(Records contained in a dataset)

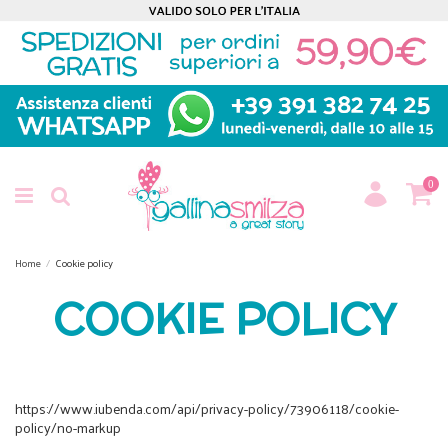
0
Home
Cookie policy
COOKIE POLICY
https://www.iubenda.com/api/privacy-policy/73906118/cookie-
policy/no-markup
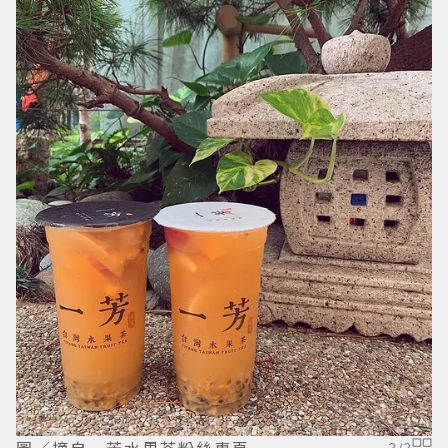
圖／摘自一芳水果茶粉絲專頁
3
/
3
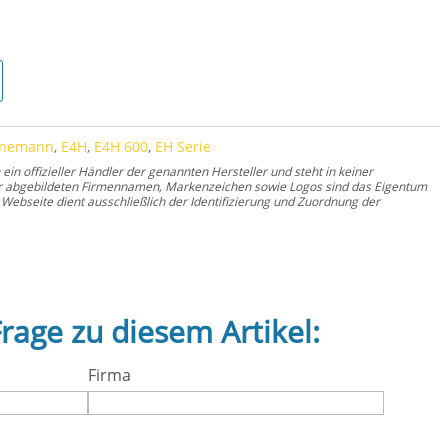
 Menge
rnemann
,
E4H
,
E4H 600
,
EH Serie
n offizieller Händler der genannten Hersteller und steht in keiner
er abgebildeten Firmennamen, Markenzeichen sowie Logos sind das Eigentum
Webseite dient ausschließlich der Identifizierung und Zuordnung der
Frage zu diesem Artikel:
Firma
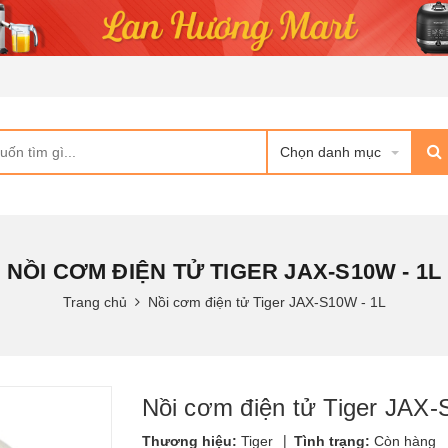
Chọn danh mục
NỒI CƠM ĐIỆN TỬ TIGER JAX-S10W - 1L
Trang chủ
Nồi cơm điện tử Tiger JAX-S10W - 1L
Nồi cơm điện tử Tiger JAX-
|
Thương hiệu:
Tiger
Tình trạng:
Còn hàng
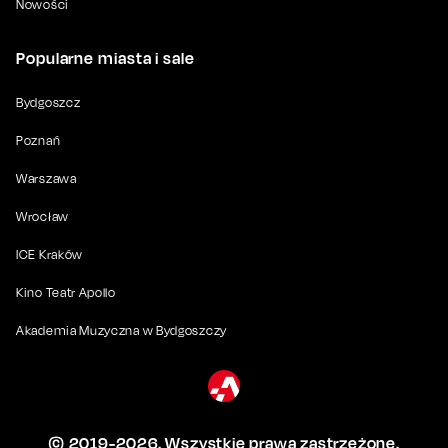
Nowości
Popularne miasta i sale
Bydgoszcz
Poznań
Warszawa
Wrocław
ICE Kraków
Kino Teatr Apollo
Akademia Muzyczna w Bydgoszczy
© 2019-
2026
. Wszystkie prawa zastrzeżone.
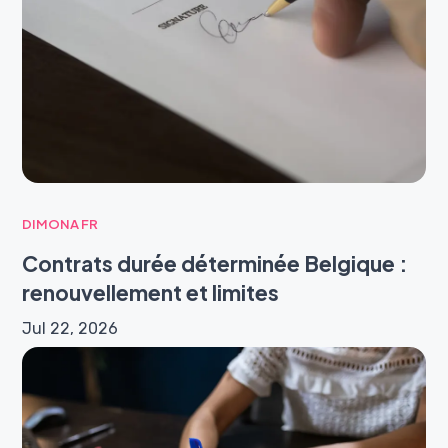
DIMONA FR
Contrats durée déterminée Belgique :
renouvellement et limites
Jul 22, 2026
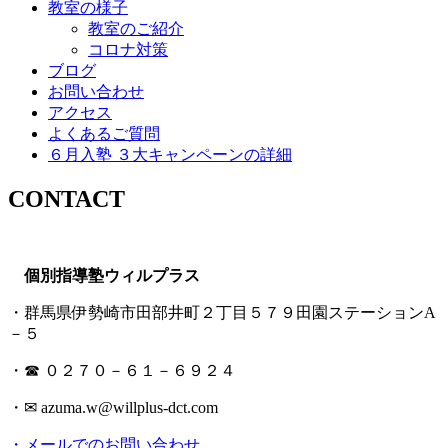
教室の様子
教室のご紹介
コロナ対策
ブログ
お問い合わせ
アクセス
よくあるご質問
６月入塾 ３大キャンペーンの詳細
CONTACT
個別指導塾ウィルプラス
・群馬県伊勢崎市田部井町２丁目５７９田園ステーションA
－５
・☎ ０２７０－６１－６９２４
・✉ azuma.w@willplus-dct.com
・メールでのお問い合わせ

• [Aim of the task]: An exact transcription of all the entries is required, without the pictures.

• [Answer area]:
0
Home
Cookie policy
COOKIE POLICY
https://www.iubenda.com/api/privacy-policy/73906118/cookie-
policy/no-markup
圖／摘自一芳水果茶粉絲專頁
3
/
3
 Menge
rnemann
,
E4H
,
E4H 600
,
EH Serie
n offizieller Händler der genannten Hersteller und steht in keiner
er abgebildeten Firmennamen, Markenzeichen sowie Logos sind das Eigentum
Webseite dient ausschließlich der Identifizierung und Zuordnung der
Frage zu diesem Artikel:
Firma
Chọn danh mục
NỒI CƠM ĐIỆN TỬ TIGER JAX-S10W - 1L
Trang chủ
Nồi cơm điện tử Tiger JAX-S10W - 1L
Nồi cơm điện tử Tiger JAX-
|
Thương hiệu:
Tiger
Tình trạng:
Còn hàng
Nowości
Popularne miasta i sale
Bydgoszcz
Poznań
Warszawa
Wrocław
ICE Kraków
Kino Teatr Apollo
Akademia Muzyczna w Bydgoszczy
© 2019-
2026
. Wszystkie prawa zastrzeżone.
DIMONA FR
Contrats durée déterminée Belgique :
renouvellement et limites
Jul 22, 2026
教室の様子
教室のご紹介
コロナ対策
ブログ
お問い合わせ
アクセス
よくあるご質問
６月入塾 ３大キャンペーンの詳細
CONTACT
個別指導塾ウィルプラス
・群馬県伊勢崎市田部井町２丁目５７９田園ステーションA
－５
・☎ ０２７０－６１－６９２４
・✉ azuma.w@willplus-dct.com
・メールでのお問い合わせ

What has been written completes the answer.